Oleh: Chusnatul Jannah - Lingkar Studi Perempuan dan Peradaban

Seluruh rakyat pasti sepakat bahwa korupsi adalah musuh negara. Sayangnya, korupsi di tahun ini seperti mati kutu. Sudah lakukan Operasi Tangkap Tangan (OTT), malah tidak leluasa geledah kantor tersangka. Katanya tidak boleh sembarangan geledah. Terhalang aturan Dewan Pengawas KPK. Sebelum melakukan penggeledahan, KPK harus kantongi izin Dewan Pengawas. Lebih lucu lagi, sang koruptor malah dikata korban pemerasan oknum Komisi Pemilihan Umum. Hal ini nampak dari pembelaaan secara telanjang yang dilakukan Sekjen PDIP, Hasto Kristiyanto. Pengamat Hukum Pidana Universitas Trisaksi Abdul Fickar Hajar mengatakan, apa yang dilakukan Hasto menampakkan siapa dirinya, yang secara keras dan berlebihan pasang badan untuk HM.

Kasus suap Wahyu Setiawan yang melibatkan Harun Masiku seakan menjadi tamparan keras bagi PDIP. Sekelas partai besar pun tak bersih dari perilaku korupsi. Karena peluang korupsi memang terbuka lebar di sistem demokrasi.
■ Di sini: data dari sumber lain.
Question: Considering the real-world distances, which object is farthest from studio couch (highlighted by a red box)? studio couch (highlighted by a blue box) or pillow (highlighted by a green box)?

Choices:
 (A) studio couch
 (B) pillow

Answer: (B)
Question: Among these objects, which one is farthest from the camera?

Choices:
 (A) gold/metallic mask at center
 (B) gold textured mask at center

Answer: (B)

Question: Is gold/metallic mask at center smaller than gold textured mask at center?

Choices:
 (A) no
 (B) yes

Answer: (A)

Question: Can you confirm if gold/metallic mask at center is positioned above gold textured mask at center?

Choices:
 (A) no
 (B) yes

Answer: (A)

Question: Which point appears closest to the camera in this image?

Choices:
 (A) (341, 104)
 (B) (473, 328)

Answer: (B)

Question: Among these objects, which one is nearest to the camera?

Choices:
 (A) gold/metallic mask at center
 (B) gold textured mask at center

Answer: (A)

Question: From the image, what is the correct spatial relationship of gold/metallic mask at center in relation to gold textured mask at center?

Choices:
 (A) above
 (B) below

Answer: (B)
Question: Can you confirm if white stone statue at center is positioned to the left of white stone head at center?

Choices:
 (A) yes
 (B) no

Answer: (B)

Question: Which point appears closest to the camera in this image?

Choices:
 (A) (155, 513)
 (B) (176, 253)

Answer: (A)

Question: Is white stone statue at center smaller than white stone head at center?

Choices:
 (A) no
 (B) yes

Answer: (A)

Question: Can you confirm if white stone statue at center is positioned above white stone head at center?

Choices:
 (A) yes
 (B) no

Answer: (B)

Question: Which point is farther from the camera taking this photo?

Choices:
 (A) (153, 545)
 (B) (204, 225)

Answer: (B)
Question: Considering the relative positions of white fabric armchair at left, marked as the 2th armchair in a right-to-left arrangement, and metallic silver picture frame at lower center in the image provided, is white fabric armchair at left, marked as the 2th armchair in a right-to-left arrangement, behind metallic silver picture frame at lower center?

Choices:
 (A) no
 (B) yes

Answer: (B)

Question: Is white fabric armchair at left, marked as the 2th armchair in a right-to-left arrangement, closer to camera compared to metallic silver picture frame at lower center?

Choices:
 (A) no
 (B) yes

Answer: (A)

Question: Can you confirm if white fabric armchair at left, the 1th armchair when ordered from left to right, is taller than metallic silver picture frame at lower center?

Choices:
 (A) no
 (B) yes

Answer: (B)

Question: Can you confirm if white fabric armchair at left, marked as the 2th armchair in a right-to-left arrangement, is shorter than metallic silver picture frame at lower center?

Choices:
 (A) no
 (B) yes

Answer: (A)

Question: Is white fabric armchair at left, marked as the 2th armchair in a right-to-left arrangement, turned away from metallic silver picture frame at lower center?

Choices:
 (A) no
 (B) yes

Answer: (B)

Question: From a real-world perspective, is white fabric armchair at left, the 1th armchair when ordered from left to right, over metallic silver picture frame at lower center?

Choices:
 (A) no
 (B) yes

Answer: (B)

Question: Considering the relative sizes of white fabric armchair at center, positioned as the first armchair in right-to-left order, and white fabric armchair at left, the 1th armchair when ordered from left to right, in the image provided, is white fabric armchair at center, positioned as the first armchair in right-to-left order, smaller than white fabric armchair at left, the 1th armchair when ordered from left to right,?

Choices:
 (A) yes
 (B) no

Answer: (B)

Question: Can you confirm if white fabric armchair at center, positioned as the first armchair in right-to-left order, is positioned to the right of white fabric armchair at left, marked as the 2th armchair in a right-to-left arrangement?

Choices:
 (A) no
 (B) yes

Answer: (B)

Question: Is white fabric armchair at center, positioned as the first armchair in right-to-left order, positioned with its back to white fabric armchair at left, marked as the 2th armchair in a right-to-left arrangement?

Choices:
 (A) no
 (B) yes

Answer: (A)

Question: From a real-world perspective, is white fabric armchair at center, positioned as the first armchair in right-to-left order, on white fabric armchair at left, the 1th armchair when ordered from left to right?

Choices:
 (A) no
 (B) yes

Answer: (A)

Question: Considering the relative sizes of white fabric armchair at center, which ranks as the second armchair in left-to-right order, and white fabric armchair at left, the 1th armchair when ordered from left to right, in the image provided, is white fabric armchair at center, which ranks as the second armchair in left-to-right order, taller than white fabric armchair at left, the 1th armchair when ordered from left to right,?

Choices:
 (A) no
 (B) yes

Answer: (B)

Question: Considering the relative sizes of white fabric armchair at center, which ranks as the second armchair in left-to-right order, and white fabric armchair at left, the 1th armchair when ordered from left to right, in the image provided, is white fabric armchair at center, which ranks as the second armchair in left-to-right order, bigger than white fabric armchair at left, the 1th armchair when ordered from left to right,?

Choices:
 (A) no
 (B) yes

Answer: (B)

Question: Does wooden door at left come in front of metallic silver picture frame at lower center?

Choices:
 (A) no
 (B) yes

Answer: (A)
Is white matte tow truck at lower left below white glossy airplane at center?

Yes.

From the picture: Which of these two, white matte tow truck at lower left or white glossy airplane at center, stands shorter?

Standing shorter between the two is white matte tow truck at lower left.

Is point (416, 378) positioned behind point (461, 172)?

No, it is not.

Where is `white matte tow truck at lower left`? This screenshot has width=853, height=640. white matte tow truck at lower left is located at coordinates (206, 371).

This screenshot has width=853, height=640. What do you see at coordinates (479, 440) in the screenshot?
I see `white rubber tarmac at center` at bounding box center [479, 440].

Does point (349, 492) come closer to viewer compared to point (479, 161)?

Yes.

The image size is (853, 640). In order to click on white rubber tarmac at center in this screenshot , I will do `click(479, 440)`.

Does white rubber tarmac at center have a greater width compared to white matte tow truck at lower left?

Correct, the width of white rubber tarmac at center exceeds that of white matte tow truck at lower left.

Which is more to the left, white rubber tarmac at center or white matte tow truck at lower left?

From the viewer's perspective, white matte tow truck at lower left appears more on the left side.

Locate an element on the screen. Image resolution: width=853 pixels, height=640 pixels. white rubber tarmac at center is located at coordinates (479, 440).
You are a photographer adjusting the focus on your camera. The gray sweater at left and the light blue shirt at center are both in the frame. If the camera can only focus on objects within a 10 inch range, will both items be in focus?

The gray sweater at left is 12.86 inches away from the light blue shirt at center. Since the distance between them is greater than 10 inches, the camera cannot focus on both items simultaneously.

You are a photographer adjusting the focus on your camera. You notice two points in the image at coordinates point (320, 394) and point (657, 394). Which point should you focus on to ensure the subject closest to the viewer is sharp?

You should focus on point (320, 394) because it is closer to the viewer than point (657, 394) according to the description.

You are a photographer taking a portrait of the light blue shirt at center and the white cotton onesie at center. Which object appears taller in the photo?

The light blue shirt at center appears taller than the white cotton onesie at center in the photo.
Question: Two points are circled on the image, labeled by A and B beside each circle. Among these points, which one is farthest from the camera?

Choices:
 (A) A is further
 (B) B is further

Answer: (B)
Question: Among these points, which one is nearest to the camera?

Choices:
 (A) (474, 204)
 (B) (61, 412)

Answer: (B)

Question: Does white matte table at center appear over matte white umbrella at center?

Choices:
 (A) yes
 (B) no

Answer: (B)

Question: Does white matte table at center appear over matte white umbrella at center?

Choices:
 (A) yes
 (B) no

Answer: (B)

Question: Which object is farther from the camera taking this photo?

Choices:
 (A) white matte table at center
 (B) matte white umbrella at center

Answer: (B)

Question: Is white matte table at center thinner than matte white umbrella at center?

Harun hanyalah satu diantara politisi yang kena 'apes'. Masih banyak politisi-politisi lain yang mungkin juga sedang menanti giliran dicokok. Bagaimanapun, sepandai-pandai koruptor melompat, sekali gawal terjatuh juga.

Misteri Harun belum terungkap. Dia dimana, dengan siapa, dan sekarang berbuat apa tak ada yang mengira. Siapa sangka KPK dibuat 'kewalahan' menangkap Harun. Bagai memburu harta karun yang penuh rintangan dan cobaan. Harun seperti harta karun. Harta karun bagi yang tidak ingin terseret namanya dalam daftar KPK. Agar tak ada yang mengusiknya, sembunyi dan menghilanglah seperti harta karun yang terpendam lama. Kasus Harun menjadi uji coba independensi KPK. Tidak mau kehilangan muka, KPK mengawal karirnya dengan mencokok politisi banteng. Sayangnya, mau menangkap satu orang saja, harus dengan berbagai 'drama'. Marwahnya pun diragukan kembali. Selihai apa si Harun hingga sulit ditemukan? Padahal KPK dulu tak sesulit itu mencokok para bandit negara. Melihat bagaimana Harun lenyap bagai diterpa angin, mungkinkah dia menghilang dengan sendirinya? Tanpa bantuan siapa-siapa? Wallahu a'lam.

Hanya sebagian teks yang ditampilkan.